Anche nella maggioranza tanti parlamentari si sono impegnati per l’approvazione di vari emendamenti che ripristinassero i finanziamenti incredibilmente spariti, ma «questo è il momento per trasformare le dichiarazioni di principio in fatti concreti – conclude Rosato –, cioè in un corale sostegno alle nostre proposte, che sono in linea con quanto abbiamo fatto negli anni precedenti ». La sua proposta è che sia «autorizzata la spesa di 2,3 milioni di euro annui» a tutela del patrimonio storico culturale degli esuli e «di 3,5 milioni annui» per la minoranza italiana all’estero, oltre a un incremento di 100mila euro dei contributi sia per l’Irci (Istituto regionale per la Cultura istriano fiumano dalmata), sia per la Società di Studi fiumani a Roma.
«Rosato si sbaglia», ha reagito dal Friuli Venezia Giulia il deputato della Lega Massimiliano Panizzut, «a differenza di quanto dice abbiamo già inserito nella legge di Bilancio un emendamento che conferma per un altro triennio gli stanziamenti per la legge 72 e 73». Figlio e nipote di esuli da Pola, il nonno, maestro elementare, sfuggito alla morte in foiba e internato per anni in un gulag titino, Panizzut è da sempre sensibile al tema: «Si tratta di un finanziamento vitale per circa un milione di esuli – ricorda –, il sostegno alla memoria di quanto accadde è fondamentale, ci impegneremo perché quei fondi vengano reinseriti».

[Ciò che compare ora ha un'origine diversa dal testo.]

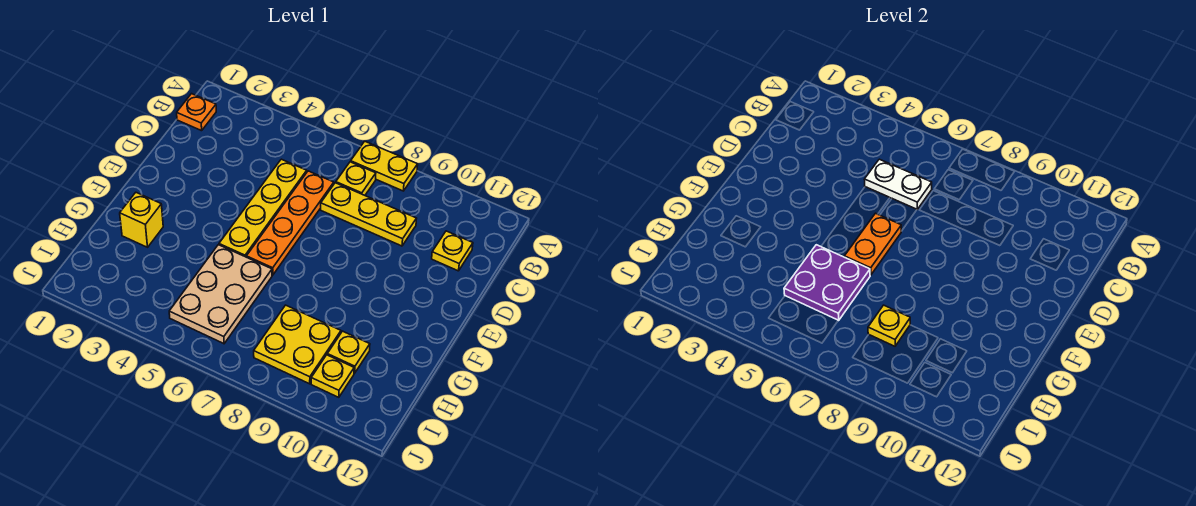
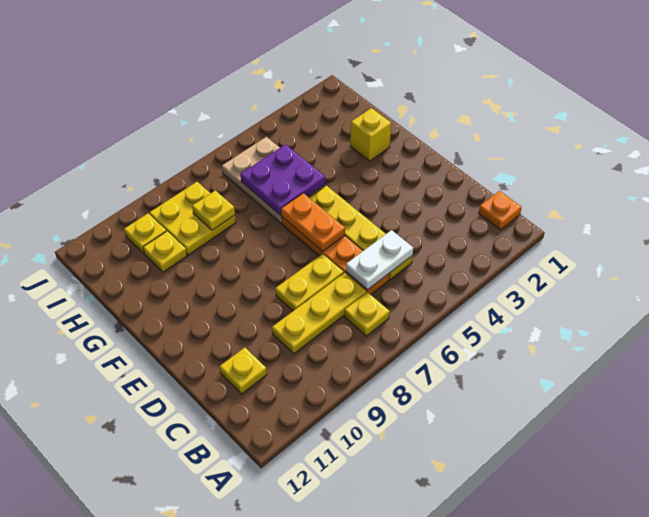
yellow plate A7:A8 level 1 -> yellow plate D7:D8 level 1

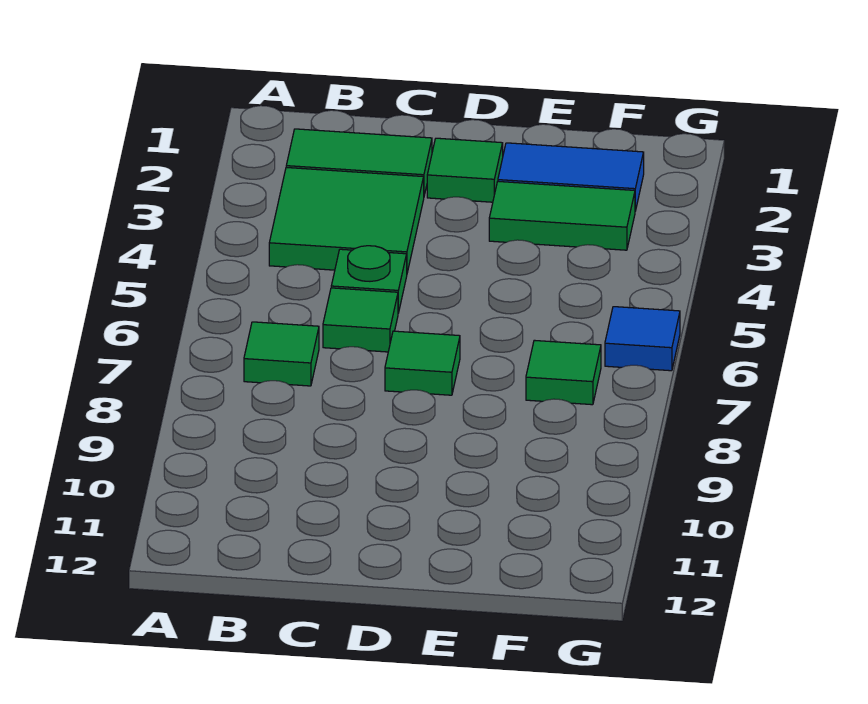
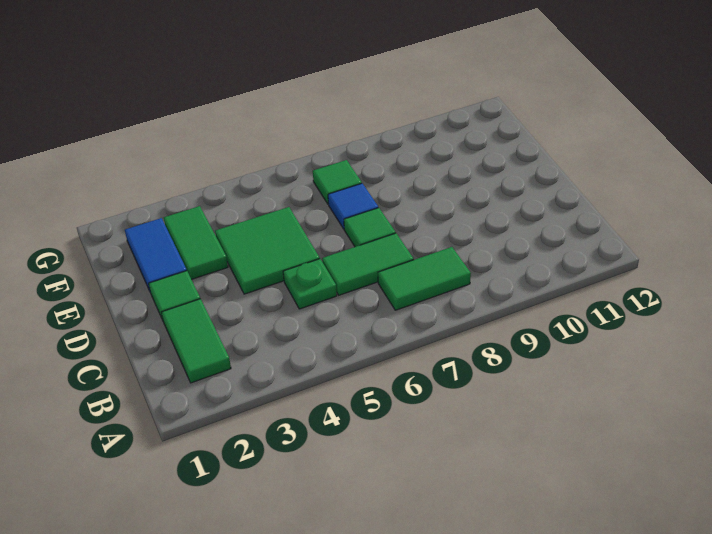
green tile B3:C4 level 1 -> green tile D4:E5 level 1
green tile B7 level 1 -> green tile B7:B8 level 1
green tile C6 level 1 -> green tile C6:C7 level 1
blue tile G6 level 1 -> blue tile E7 level 1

Ma come il Pd sul piede di guerra sono scesi anche i parlamentari di Fratelli d’Italia, che dal governo giallo-verde esigono l’approvazione dei loro emendamenti «onde colmare questa inaccettabile lacuna». Ansia e attesa anche oltre confine, dove l’auspicio è che «si tratti solo di una svista della burocrazia italiana e non di una decisione volontaria ». Una svista gravissima, certo, ma che per lo meno pare una volta tanto aver messo tutti d’accordo – da destra a sinistra – sulla necessità che l’Italia inizi a essere madre, e non matrigna, di chi per restare italiano rinunciò a tutto.